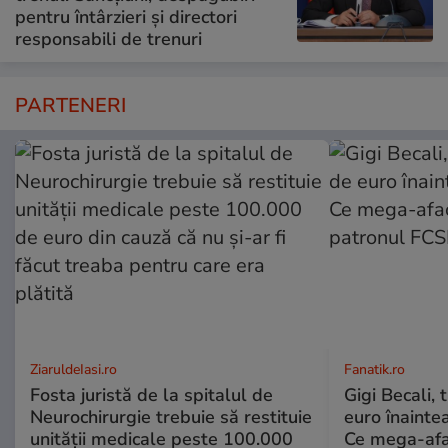
pentru întârzieri și directori
responsabili de trenuri
PARTENERI
ZiaruldeIasi.ro
Fanatik.ro
Fosta juristă de la spitalul de
Gigi Becali,
Neurochirurgie trebuie să restituie
euro înainte
unității medicale peste 100.000
Ce mega-afac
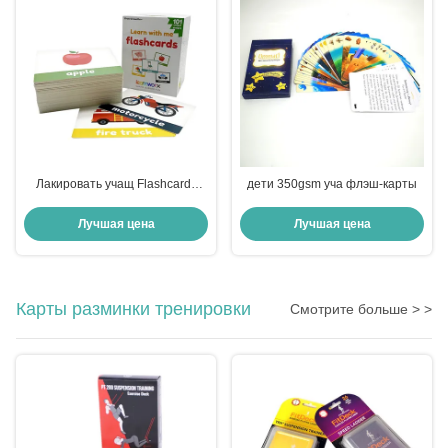
Лакировать учащ Flashcards
дети 350gsm уча флэш-карты
для малышей
Лучшая цена
Лучшая цена
Карты разминки тренировки
Смотрите больше > >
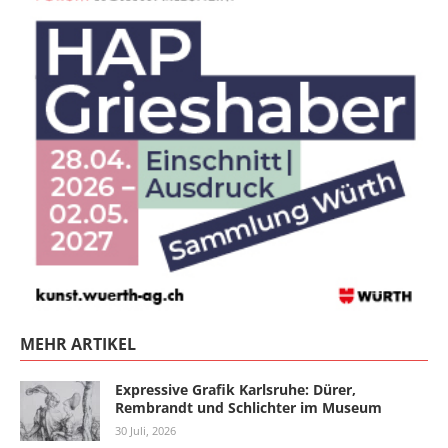
MEHR ARTIKEL
Expressive Grafik Karlsruhe: Dürer,
Rembrandt und Schlichter im Museum
30 Juli, 2026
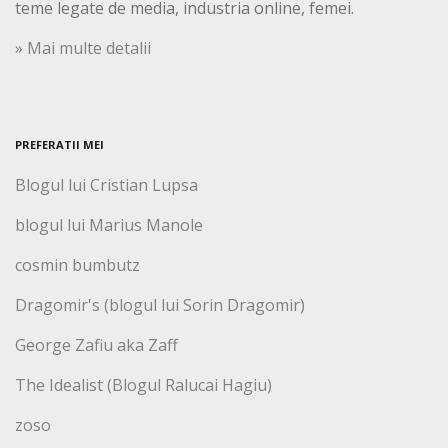
teme legate de media, industria online, femei.
» Mai multe detalii
PREFERATII MEI
Blogul lui Cristian Lupsa
blogul lui Marius Manole
cosmin bumbutz
Dragomir's (blogul lui Sorin Dragomir)
George Zafiu aka Zaff
The Idealist (Blogul Ralucai Hagiu)
zoso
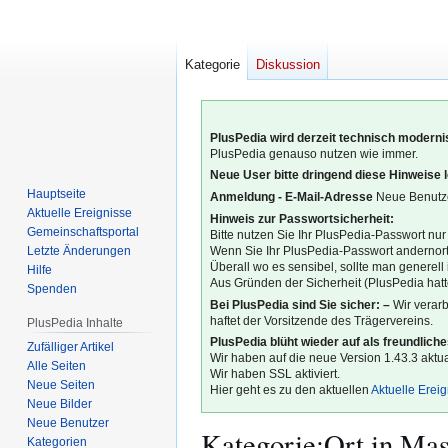
Kategorie
Diskussion
PlusPedia wird derzeit technisch modernis
PlusPedia genauso nutzen wie immer.
Neue User bitte dringend diese Hinweise 
Hauptseite
Anmeldung - E-Mail-Adresse
Neue Benutze
Aktuelle Ereignisse
Hinweis zur Passwortsicherheit:
Gemeinschafts­portal
Bitte nutzen Sie Ihr PlusPedia-Passwort nur
Letzte Änderungen
Wenn Sie Ihr PlusPedia-Passwort andernort
Überall wo es sensibel, sollte man generel
Hilfe
Aus Gründen der Sicherheit (PlusPedia hatte
Spenden
Bei PlusPedia sind Sie sicher: –
Wir verar
haftet der Vorsitzende des Trägervereins.
PlusPedia Inhalte
PlusPedia blüht wieder auf als freundlich
Zufälliger Artikel
Wir haben auf die neue Version 1.43.3 aktual
Alle Seiten
Wir haben SSL aktiviert.
Neue Seiten
Hier geht es zu den aktuellen
Aktuelle Erei
Neue Bilder
Neue Benutzer
Kategorie
:
Ort in Mas
Kategorien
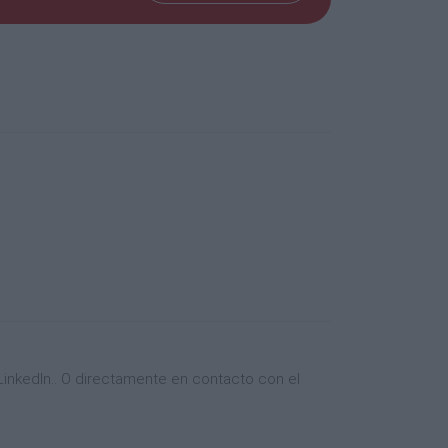
b a j o p r o c e d e r á a s u a p r o b a c i
sentar
 e l Á g u i l a : C / D r. S e r ra n o P é r e
 t o r e s / a s .
arla
o r g a n i z a c i ó n ( A s o c i a c i ó n C
mas,
inkedIn.. O directamente en contacto con el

* Aim of the task *
The records above should be reproduced exactly, with the pictures omitted.

* Solution to this task *
pentru întârzieri și directori
responsabili de trenuri
PARTENERI
ZiaruldeIasi.ro
Fanatik.ro
Fosta juristă de la spitalul de
Gigi Becali,
Neurochirurgie trebuie să restituie
euro înainte
unității medicale peste 100.000
Ce mega-afac
Лакировать учащ Flashcards
дети 350gsm уча флэш-карты
для малышей
Лучшая цена
Лучшая цена
Карты разминки тренировки
Смотрите больше > >
MEHR ARTIKEL
Expressive Grafik Karlsruhe: Dürer,
Rembrandt und Schlichter im Museum
30 Juli, 2026
teme legate de media, industria online, femei.
» Mai multe detalii
PREFERATII MEI
Blogul lui Cristian Lupsa
blogul lui Marius Manole
cosmin bumbutz
Dragomir's (blogul lui Sorin Dragomir)
George Zafiu aka Zaff
The Idealist (Blogul Ralucai Hagiu)
zoso
Kategorie
Diskussion
PlusPedia wird derzeit technisch modernis
PlusPedia genauso nutzen wie immer.
Neue User bitte dringend diese Hinweise 
Hauptseite
Anmeldung - E-Mail-Adresse
Neue Benutze
Aktuelle Ereignisse
Hinweis zur Passwortsicherheit:
Gemeinschafts­portal
Bitte nutzen Sie Ihr PlusPedia-Passwort nur
Letzte Änderungen
Wenn Sie Ihr PlusPedia-Passwort andernort
Überall wo es sensibel, sollte man generel
Hilfe
Aus Gründen der Sicherheit (PlusPedia hatte
Spenden
Bei PlusPedia sind Sie sicher: –
Wir verar
haftet der Vorsitzende des Trägervereins.
PlusPedia Inhalte
PlusPedia blüht wieder auf als freundlich
Zufälliger Artikel
Wir haben auf die neue Version 1.43.3 aktual
Alle Seiten
Wir haben SSL aktiviert.
Neue Seiten
Hier geht es zu den aktuellen
Aktuelle Erei
Neue Bilder
Neue Benutzer
Kategorie
:
Ort in Mas
Kategorien
b a j o p r o c e d e r á a s u a p r o b a c i
sentar
 e l Á g u i l a : C / D r. S e r ra n o P é r e
 t o r e s / a s .
arla
o r g a n i z a c i ó n ( A s o c i a c i ó n C
mas,
inkedIn.. O directamente en contacto con el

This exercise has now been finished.